*** Opening Dataset records ***

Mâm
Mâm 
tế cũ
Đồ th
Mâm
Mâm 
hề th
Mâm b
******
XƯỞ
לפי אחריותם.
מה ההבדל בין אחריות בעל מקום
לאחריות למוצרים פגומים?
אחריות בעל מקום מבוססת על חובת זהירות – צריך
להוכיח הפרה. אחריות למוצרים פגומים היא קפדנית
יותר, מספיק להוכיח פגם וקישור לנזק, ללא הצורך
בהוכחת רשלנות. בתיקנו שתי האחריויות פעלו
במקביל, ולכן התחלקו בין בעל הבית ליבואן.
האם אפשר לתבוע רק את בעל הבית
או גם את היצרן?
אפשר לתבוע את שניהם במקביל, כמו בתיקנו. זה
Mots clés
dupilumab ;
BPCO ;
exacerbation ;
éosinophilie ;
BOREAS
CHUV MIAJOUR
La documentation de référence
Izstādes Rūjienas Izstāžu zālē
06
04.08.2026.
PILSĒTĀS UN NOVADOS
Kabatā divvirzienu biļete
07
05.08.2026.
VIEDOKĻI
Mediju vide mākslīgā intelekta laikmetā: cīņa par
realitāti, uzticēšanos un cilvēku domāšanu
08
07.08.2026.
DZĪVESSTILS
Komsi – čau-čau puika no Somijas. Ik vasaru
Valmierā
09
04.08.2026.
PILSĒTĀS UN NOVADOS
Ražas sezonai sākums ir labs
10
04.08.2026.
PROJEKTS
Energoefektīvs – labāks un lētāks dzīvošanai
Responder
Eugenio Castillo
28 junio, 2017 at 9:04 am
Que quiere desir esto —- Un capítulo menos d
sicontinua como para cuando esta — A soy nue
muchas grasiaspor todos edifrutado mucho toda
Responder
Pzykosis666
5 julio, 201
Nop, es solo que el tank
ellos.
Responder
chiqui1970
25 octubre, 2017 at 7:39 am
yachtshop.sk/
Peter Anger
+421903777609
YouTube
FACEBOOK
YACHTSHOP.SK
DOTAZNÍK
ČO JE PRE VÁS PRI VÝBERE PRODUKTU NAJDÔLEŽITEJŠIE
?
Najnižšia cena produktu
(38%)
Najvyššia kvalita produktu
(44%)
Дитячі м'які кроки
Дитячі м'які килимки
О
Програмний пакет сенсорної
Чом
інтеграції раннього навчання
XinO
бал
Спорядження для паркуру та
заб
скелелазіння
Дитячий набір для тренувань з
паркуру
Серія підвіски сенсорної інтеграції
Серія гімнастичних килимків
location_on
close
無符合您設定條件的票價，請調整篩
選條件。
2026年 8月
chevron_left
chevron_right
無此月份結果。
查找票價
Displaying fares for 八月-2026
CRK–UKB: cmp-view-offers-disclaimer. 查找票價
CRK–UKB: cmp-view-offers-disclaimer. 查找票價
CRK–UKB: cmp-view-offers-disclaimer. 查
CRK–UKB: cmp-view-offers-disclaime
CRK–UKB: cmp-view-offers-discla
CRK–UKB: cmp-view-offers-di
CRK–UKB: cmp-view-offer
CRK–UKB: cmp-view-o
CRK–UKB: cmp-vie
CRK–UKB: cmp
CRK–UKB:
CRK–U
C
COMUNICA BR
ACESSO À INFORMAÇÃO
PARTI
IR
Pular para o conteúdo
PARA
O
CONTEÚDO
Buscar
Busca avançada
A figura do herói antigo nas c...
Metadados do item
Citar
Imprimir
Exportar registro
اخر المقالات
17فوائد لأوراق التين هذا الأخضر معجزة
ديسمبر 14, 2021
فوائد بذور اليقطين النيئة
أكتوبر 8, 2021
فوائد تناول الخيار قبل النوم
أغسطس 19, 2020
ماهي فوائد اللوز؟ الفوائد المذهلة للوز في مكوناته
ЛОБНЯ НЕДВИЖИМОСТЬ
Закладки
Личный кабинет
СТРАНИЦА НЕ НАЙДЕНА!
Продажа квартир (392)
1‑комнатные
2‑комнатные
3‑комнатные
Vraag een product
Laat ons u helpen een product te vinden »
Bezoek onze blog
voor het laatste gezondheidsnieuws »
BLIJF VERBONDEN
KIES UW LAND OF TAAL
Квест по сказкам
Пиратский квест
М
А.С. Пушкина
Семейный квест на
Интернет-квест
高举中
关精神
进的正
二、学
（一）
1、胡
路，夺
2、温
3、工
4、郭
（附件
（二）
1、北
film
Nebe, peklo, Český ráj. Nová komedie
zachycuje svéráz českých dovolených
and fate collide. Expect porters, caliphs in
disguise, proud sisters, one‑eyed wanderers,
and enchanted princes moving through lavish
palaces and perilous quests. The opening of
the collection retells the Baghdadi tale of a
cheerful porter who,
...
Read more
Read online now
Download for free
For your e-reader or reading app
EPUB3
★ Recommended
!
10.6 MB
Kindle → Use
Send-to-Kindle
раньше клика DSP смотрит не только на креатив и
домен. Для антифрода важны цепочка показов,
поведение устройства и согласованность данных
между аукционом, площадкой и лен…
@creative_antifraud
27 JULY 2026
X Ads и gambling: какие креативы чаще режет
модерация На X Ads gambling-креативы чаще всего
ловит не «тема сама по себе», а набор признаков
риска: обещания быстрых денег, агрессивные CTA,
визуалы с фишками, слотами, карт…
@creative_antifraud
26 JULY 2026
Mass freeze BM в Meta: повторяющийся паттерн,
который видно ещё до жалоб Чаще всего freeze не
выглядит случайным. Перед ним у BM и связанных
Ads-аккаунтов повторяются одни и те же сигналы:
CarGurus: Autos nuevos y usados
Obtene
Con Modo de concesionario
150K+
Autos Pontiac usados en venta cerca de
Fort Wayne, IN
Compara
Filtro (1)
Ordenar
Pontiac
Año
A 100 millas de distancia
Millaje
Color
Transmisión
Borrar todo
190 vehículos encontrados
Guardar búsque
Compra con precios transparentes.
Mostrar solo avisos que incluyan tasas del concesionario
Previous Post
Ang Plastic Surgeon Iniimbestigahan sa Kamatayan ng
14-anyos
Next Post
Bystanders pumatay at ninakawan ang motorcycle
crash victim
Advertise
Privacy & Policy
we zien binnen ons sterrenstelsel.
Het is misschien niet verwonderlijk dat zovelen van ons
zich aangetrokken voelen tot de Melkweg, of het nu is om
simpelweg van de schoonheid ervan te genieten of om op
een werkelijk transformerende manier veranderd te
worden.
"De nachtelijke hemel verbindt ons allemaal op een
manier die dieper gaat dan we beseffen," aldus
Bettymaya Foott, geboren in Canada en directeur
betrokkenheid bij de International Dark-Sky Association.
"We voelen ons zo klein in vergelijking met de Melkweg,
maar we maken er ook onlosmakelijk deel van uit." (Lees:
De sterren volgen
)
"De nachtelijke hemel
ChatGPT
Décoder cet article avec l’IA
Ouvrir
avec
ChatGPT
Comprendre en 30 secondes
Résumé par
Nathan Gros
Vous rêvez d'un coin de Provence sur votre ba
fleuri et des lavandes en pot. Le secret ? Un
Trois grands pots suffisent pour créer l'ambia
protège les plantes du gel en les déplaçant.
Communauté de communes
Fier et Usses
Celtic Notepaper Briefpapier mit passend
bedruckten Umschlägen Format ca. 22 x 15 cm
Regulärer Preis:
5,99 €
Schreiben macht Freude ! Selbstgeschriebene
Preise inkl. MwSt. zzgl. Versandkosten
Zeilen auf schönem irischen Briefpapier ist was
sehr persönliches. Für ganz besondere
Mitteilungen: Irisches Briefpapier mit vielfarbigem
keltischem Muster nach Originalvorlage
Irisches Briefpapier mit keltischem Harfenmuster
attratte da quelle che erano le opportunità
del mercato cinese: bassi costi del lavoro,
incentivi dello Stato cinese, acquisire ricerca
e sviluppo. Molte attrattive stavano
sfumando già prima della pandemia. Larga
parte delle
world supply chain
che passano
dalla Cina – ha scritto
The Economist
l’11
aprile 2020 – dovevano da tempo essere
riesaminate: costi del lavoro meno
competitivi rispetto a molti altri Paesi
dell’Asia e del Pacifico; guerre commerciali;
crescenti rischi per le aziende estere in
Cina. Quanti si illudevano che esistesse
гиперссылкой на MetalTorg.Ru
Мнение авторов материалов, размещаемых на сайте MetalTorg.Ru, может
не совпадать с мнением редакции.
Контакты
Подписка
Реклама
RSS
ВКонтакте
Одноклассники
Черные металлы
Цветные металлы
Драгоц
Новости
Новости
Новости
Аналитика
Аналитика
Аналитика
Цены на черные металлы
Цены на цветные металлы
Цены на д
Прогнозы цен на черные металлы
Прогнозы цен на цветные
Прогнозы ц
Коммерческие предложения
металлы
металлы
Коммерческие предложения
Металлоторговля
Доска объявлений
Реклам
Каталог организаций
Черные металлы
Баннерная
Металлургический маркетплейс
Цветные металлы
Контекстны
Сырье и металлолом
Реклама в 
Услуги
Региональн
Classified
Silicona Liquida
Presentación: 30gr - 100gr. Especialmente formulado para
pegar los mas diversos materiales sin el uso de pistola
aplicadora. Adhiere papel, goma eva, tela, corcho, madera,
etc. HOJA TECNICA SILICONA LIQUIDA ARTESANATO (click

*** Closing Dataset records ***

What the task requires
What lines above contain the word "offers"? Return each such line.

Result of this exercise
CRK–UKB: cmp-view-offers-disclaimer. 查找票價
CRK–UKB: cmp-view-offers-disclaimer. 查找票價
CRK–UKB: cmp-view-offers-disclaimer. 查
CRK–UKB: cmp-view-offers-disclaime
CRK–UKB: cmp-view-offers-discla
CRK–UKB: cmp-view-offers-di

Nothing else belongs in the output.